High-Detectivity UV-Sensitive 2D MoS₂ Phototransistors Enhanced by Silicon Quantum Dots

Two-dimensional (2D) semiconductors have recently attracted tremendous interest as phototransistors due to their unique optical and electronic properties. However, for monolayer phototransistors, the detectable spectral range and the light absorption efficiency are usually quite limited. Here, we demonstrate phototransistors based on a van der Waals heterostructure (vdWH) formed by zero-dimensional (0D) silicon quantum dots (SiQDs) and 2D molybdenum disulfide (MoS₂), which show high detectivity and responsivity, especially in the ultraviolet (UV) spectral range. Compared to the phototransistor based on monolayer MoS₂ alone, the SiQD/monolayer MoS₂ vdWH phototransistor exhibits 100 times improvement in detectivity (from 1.0 × 10¹² to 1.0 × 10¹⁴ cm × Hz^1/2/W) and 89 times improvement in responsivity (from 66.7 to 6.0 × 10³ A/W) at 365 nm.

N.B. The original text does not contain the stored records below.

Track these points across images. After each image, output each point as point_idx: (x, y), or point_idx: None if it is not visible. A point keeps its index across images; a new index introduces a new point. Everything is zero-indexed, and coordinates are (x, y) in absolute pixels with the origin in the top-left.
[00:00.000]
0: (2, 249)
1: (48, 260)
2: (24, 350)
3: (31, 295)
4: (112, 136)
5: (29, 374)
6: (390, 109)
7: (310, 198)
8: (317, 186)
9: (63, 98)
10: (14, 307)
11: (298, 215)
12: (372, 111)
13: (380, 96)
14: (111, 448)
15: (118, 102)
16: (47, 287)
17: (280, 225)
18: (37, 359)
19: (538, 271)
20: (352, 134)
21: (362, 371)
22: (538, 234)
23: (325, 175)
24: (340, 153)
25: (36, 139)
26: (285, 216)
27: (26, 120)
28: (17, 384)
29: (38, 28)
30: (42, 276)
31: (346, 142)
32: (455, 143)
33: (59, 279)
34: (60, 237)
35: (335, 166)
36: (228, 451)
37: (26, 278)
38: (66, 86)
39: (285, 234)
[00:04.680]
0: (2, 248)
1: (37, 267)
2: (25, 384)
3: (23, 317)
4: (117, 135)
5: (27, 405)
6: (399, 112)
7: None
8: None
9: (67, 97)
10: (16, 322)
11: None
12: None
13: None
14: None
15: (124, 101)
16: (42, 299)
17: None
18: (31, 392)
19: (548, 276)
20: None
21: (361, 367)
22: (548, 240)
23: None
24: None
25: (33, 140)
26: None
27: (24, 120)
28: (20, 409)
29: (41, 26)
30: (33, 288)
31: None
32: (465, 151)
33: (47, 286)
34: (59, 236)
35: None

The enhanced detectivity and responsivity are also observed for SiQD/a few-layer MoS₂ vdWHs. Analysis and control experiments show that charge transfer across the SiQD/MoS₂ vdWH leads to a photogating effect and photogain. The high-performance SiQD/MoS₂ vdWH phototransistors hold great promise for ultrasensitive photodetection, UV-based optical communication, neuromorphic visual sensing, and in-sensor computing applications.